- _What is asked_
Copy every one of the records below line for line, with no changes to any character.

- _Dataset records_
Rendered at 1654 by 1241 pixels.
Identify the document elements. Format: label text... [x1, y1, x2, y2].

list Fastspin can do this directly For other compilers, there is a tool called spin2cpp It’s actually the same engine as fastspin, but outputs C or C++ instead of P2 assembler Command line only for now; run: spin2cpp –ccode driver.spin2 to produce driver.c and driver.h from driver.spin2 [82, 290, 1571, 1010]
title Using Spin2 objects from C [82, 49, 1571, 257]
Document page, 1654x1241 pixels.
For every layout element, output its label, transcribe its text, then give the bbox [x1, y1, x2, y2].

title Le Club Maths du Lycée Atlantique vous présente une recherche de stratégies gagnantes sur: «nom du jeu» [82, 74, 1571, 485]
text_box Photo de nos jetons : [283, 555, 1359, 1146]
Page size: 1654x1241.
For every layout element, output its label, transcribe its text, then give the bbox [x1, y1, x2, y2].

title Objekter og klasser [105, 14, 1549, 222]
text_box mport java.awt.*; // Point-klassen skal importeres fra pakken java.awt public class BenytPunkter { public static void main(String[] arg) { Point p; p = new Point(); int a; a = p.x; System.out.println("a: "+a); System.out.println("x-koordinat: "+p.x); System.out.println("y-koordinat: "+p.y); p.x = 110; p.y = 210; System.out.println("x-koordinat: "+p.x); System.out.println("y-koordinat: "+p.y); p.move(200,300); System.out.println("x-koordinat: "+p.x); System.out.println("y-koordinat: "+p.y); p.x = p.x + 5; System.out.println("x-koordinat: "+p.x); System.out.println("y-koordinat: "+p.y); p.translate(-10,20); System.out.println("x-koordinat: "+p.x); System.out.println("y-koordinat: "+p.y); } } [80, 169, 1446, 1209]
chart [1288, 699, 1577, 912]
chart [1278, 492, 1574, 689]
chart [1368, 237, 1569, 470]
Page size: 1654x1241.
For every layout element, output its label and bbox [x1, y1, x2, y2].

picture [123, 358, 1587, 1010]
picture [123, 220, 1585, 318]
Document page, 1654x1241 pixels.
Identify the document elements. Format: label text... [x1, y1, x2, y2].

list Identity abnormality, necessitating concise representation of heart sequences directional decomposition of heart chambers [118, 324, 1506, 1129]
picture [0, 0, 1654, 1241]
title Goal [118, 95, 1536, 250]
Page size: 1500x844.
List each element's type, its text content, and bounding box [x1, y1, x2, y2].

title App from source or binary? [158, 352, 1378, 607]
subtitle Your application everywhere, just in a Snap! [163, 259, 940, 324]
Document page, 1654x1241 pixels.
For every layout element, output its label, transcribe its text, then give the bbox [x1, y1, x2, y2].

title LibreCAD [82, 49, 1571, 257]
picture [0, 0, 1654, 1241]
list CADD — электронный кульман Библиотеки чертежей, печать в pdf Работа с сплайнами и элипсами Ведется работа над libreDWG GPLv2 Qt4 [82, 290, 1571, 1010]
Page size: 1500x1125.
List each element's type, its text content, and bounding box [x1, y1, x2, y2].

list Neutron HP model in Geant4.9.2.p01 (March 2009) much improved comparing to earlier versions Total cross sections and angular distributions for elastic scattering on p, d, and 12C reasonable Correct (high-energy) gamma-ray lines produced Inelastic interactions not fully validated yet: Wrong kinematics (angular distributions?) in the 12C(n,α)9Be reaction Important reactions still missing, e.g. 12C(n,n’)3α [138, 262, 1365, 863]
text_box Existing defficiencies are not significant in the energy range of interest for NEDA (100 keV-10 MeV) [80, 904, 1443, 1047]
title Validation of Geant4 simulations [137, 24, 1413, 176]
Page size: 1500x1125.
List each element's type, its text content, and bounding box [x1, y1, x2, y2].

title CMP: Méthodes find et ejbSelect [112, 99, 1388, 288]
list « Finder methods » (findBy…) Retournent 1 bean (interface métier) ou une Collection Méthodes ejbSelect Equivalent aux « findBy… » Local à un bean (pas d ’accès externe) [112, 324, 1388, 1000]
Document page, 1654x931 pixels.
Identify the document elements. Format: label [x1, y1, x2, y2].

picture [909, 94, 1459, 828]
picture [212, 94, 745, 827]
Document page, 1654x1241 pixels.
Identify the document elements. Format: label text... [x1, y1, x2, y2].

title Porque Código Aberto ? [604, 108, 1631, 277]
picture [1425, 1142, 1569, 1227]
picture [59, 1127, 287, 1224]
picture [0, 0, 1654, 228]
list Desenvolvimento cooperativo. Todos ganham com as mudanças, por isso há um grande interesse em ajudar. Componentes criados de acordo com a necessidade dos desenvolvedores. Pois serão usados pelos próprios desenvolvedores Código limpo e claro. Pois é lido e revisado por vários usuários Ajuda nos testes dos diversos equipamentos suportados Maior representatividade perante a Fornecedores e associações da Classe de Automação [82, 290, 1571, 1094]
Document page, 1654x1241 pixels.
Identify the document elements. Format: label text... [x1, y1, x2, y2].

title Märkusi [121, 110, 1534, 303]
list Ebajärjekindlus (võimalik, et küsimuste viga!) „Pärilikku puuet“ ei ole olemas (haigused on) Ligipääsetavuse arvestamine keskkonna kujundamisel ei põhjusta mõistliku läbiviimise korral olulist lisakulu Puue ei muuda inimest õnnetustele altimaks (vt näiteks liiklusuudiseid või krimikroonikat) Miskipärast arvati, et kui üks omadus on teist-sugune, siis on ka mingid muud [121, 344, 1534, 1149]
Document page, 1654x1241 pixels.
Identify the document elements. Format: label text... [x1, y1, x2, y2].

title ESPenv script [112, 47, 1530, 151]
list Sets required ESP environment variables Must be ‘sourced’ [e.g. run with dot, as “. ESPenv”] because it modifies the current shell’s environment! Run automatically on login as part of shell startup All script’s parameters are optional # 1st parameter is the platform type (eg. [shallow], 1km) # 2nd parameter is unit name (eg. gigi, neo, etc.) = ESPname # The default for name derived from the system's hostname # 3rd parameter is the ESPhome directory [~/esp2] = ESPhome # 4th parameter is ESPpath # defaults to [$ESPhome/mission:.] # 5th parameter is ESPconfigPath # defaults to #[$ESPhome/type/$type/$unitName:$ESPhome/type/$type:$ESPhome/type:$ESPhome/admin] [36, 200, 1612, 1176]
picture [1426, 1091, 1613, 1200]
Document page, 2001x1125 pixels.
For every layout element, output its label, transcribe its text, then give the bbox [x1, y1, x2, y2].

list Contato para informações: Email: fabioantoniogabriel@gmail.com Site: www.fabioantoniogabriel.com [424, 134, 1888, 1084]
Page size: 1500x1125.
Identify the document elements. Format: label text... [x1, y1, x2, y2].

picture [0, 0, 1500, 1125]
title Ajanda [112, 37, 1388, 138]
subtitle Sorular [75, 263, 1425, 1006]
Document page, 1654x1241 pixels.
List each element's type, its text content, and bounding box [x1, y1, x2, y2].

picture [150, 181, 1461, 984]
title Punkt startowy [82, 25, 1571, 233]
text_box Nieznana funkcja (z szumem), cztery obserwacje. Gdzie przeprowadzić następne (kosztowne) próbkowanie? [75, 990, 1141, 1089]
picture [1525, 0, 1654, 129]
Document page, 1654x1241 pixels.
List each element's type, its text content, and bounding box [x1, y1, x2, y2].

- _Output of the task_
Rendered at 1654 by 1241 pixels.
Identify the document elements. Format: label text... [x1, y1, x2, y2].

list Fastspin can do this directly For other compilers, there is a tool called spin2cpp It’s actually the same engine as fastspin, but outputs C or C++ instead of P2 assembler Command line only for now; run: spin2cpp –ccode driver.spin2 to produce driver.c and driver.h from driver.spin2 [82, 290, 1571, 1010]
title Using Spin2 objects from C [82, 49, 1571, 257]
Document page, 1654x1241 pixels.
For every layout element, output its label, transcribe its text, then give the bbox [x1, y1, x2, y2].

title Le Club Maths du Lycée Atlantique vous présente une recherche de stratégies gagnantes sur: «nom du jeu» [82, 74, 1571, 485]
text_box Photo de nos jetons : [283, 555, 1359, 1146]
Page size: 1654x1241.
For every layout element, output its label, transcribe its text, then give the bbox [x1, y1, x2, y2].

title Objekter og klasser [105, 14, 1549, 222]
text_box mport java.awt.*; // Point-klassen skal importeres fra pakken java.awt public class BenytPunkter { public static void main(String[] arg) { Point p; p = new Point(); int a; a = p.x; System.out.println("a: "+a); System.out.println("x-koordinat: "+p.x); System.out.println("y-koordinat: "+p.y); p.x = 110; p.y = 210; System.out.println("x-koordinat: "+p.x); System.out.println("y-koordinat: "+p.y); p.move(200,300); System.out.println("x-koordinat: "+p.x); System.out.println("y-koordinat: "+p.y); p.x = p.x + 5; System.out.println("x-koordinat: "+p.x); System.out.println("y-koordinat: "+p.y); p.translate(-10,20); System.out.println("x-koordinat: "+p.x); System.out.println("y-koordinat: "+p.y); } } [80, 169, 1446, 1209]
chart [1288, 699, 1577, 912]
chart [1278, 492, 1574, 689]
chart [1368, 237, 1569, 470]
Page size: 1654x1241.
For every layout element, output its label and bbox [x1, y1, x2, y2].

picture [123, 358, 1587, 1010]
picture [123, 220, 1585, 318]
Document page, 1654x1241 pixels.
Identify the document elements. Format: label text... [x1, y1, x2, y2].

list Identity abnormality, necessitating concise representation of heart sequences directional decomposition of heart chambers [118, 324, 1506, 1129]
picture [0, 0, 1654, 1241]
title Goal [118, 95, 1536, 250]
Page size: 1500x844.
List each element's type, its text content, and bounding box [x1, y1, x2, y2].

title App from source or binary? [158, 352, 1378, 607]
subtitle Your application everywhere, just in a Snap! [163, 259, 940, 324]
Document page, 1654x1241 pixels.
For every layout element, output its label, transcribe its text, then give the bbox [x1, y1, x2, y2].

title LibreCAD [82, 49, 1571, 257]
picture [0, 0, 1654, 1241]
list CADD — электронный кульман Библиотеки чертежей, печать в pdf Работа с сплайнами и элипсами Ведется работа над libreDWG GPLv2 Qt4 [82, 290, 1571, 1010]
Page size: 1500x1125.
List each element's type, its text content, and bounding box [x1, y1, x2, y2].

list Neutron HP model in Geant4.9.2.p01 (March 2009) much improved comparing to earlier versions Total cross sections and angular distributions for elastic scattering on p, d, and 12C reasonable Correct (high-energy) gamma-ray lines produced Inelastic interactions not fully validated yet: Wrong kinematics (angular distributions?) in the 12C(n,α)9Be reaction Important reactions still missing, e.g. 12C(n,n’)3α [138, 262, 1365, 863]
text_box Existing defficiencies are not significant in the energy range of interest for NEDA (100 keV-10 MeV) [80, 904, 1443, 1047]
title Validation of Geant4 simulations [137, 24, 1413, 176]
Page size: 1500x1125.
List each element's type, its text content, and bounding box [x1, y1, x2, y2].

title CMP: Méthodes find et ejbSelect [112, 99, 1388, 288]
list « Finder methods » (findBy…) Retournent 1 bean (interface métier) ou une Collection Méthodes ejbSelect Equivalent aux « findBy… » Local à un bean (pas d ’accès externe) [112, 324, 1388, 1000]
Document page, 1654x931 pixels.
Identify the document elements. Format: label [x1, y1, x2, y2].

picture [909, 94, 1459, 828]
picture [212, 94, 745, 827]
Document page, 1654x1241 pixels.
Identify the document elements. Format: label text... [x1, y1, x2, y2].

title Porque Código Aberto ? [604, 108, 1631, 277]
picture [1425, 1142, 1569, 1227]
picture [59, 1127, 287, 1224]
picture [0, 0, 1654, 228]
list Desenvolvimento cooperativo. Todos ganham com as mudanças, por isso há um grande interesse em ajudar. Componentes criados de acordo com a necessidade dos desenvolvedores. Pois serão usados pelos próprios desenvolvedores Código limpo e claro. Pois é lido e revisado por vários usuários Ajuda nos testes dos diversos equipamentos suportados Maior representatividade perante a Fornecedores e associações da Classe de Automação [82, 290, 1571, 1094]
Document page, 1654x1241 pixels.
Identify the document elements. Format: label text... [x1, y1, x2, y2].

title Märkusi [121, 110, 1534, 303]
list Ebajärjekindlus (võimalik, et küsimuste viga!) „Pärilikku puuet“ ei ole olemas (haigused on) Ligipääsetavuse arvestamine keskkonna kujundamisel ei põhjusta mõistliku läbiviimise korral olulist lisakulu Puue ei muuda inimest õnnetustele altimaks (vt näiteks liiklusuudiseid või krimikroonikat) Miskipärast arvati, et kui üks omadus on teist-sugune, siis on ka mingid muud [121, 344, 1534, 1149]
Document page, 1654x1241 pixels.
Identify the document elements. Format: label text... [x1, y1, x2, y2].

title ESPenv script [112, 47, 1530, 151]
list Sets required ESP environment variables Must be ‘sourced’ [e.g. run with dot, as “. ESPenv”] because it modifies the current shell’s environment! Run automatically on login as part of shell startup All script’s parameters are optional # 1st parameter is the platform type (eg. [shallow], 1km) # 2nd parameter is unit name (eg. gigi, neo, etc.) = ESPname # The default for name derived from the system's hostname # 3rd parameter is the ESPhome directory [~/esp2] = ESPhome # 4th parameter is ESPpath # defaults to [$ESPhome/mission:.] # 5th parameter is ESPconfigPath # defaults to #[$ESPhome/type/$type/$unitName:$ESPhome/type/$type:$ESPhome/type:$ESPhome/admin] [36, 200, 1612, 1176]
picture [1426, 1091, 1613, 1200]
Document page, 2001x1125 pixels.
For every layout element, output its label, transcribe its text, then give the bbox [x1, y1, x2, y2].

list Contato para informações: Email: fabioantoniogabriel@gmail.com Site: www.fabioantoniogabriel.com [424, 134, 1888, 1084]
Page size: 1500x1125.
Identify the document elements. Format: label text... [x1, y1, x2, y2].

picture [0, 0, 1500, 1125]
title Ajanda [112, 37, 1388, 138]
subtitle Sorular [75, 263, 1425, 1006]
Document page, 1654x1241 pixels.
List each element's type, its text content, and bounding box [x1, y1, x2, y2].

picture [150, 181, 1461, 984]
title Punkt startowy [82, 25, 1571, 233]
text_box Nieznana funkcja (z szumem), cztery obserwacje. Gdzie przeprowadzić następne (kosztowne) próbkowanie? [75, 990, 1141, 1089]
picture [1525, 0, 1654, 129]
Document page, 1654x1241 pixels.
List each element's type, its text content, and bounding box [x1, y1, x2, y2].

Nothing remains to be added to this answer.